I spent some time last night trying to get through to some friends in NYC. I'd tried briefly during the day but calls weren't going through. I don't know anyone that worked in or near the World Trade Center, but I know people who live and work in Manhattan, and who's to say where they were or what they were doing? Luckily, with the exception of one person, I've contacted everyone I know. I'm pretty confident that the person I can't get through to is okay, but I still won't be quite at ease until I hear from her.
I went to bed at about 10:30pm, but woke up around 1am. After some tossing and turning (I kept hearing sirens but I think they were mostly just in my mind), I got out of bed and went and watched more news until about 5am, when I was finally able to fall back asleep.
Curt drove me to work again this morning. He decided to leave for his two-day reward outing at a resort inn in New Hampshire. I was agreeable to but told him that if ANYTHING happened today that he was going to need to turn around and come back home immediately. My worst nightmare is that, should something happen in Boston (or anywhere for that matter) he and I would somehow be unable to be with each other . It was tough for me to let him go, but on the other hand I do want everything to return to "normal", and I know he was looking forward to this trip. As for his two week training session in Tampa, I doubt he'll be going. Even if air travel resumes normal operations by Sunday, he really doesn't want to go at this point. He asked me, "Does that make chicken?", and I said that I didn't care if it did - I don't want him flying right now.

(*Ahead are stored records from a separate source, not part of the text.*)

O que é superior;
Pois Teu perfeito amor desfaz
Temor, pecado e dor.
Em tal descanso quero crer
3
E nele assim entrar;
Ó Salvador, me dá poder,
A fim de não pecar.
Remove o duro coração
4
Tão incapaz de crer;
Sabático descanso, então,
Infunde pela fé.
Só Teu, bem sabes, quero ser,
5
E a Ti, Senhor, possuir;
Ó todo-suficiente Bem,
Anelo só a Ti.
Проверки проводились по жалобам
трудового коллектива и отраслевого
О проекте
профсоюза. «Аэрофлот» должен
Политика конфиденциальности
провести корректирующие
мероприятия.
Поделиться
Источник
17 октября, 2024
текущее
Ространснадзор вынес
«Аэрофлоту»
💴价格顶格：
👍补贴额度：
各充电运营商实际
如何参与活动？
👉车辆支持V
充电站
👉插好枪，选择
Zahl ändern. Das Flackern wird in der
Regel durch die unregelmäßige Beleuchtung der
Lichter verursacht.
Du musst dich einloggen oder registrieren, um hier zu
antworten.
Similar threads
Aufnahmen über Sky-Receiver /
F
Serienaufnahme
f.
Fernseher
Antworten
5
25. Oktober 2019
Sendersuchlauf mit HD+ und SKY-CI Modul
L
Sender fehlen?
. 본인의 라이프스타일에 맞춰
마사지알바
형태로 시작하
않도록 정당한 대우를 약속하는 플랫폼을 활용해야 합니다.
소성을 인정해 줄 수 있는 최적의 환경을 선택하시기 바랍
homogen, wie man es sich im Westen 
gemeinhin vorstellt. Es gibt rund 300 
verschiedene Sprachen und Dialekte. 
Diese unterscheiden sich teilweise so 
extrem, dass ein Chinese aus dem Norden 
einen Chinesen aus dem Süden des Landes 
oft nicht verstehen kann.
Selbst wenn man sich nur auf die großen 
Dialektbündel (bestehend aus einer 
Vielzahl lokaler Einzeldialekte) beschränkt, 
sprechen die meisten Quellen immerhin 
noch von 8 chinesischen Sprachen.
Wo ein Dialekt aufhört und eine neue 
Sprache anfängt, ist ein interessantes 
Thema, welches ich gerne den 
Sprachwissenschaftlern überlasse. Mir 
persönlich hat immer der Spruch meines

Today is feeling a little more normal. Still having emergency meetings, and fighter planes are flying over the skies of Boston, but I'm feeling more confident and people are reacting more normally here in the office. It'll be a while before things feel completely comfortable again (at least Friday, when Curt gets back). Until then I'll just focus on work, hug the pillow tight at night, and try to keep my mind on more pleasant things.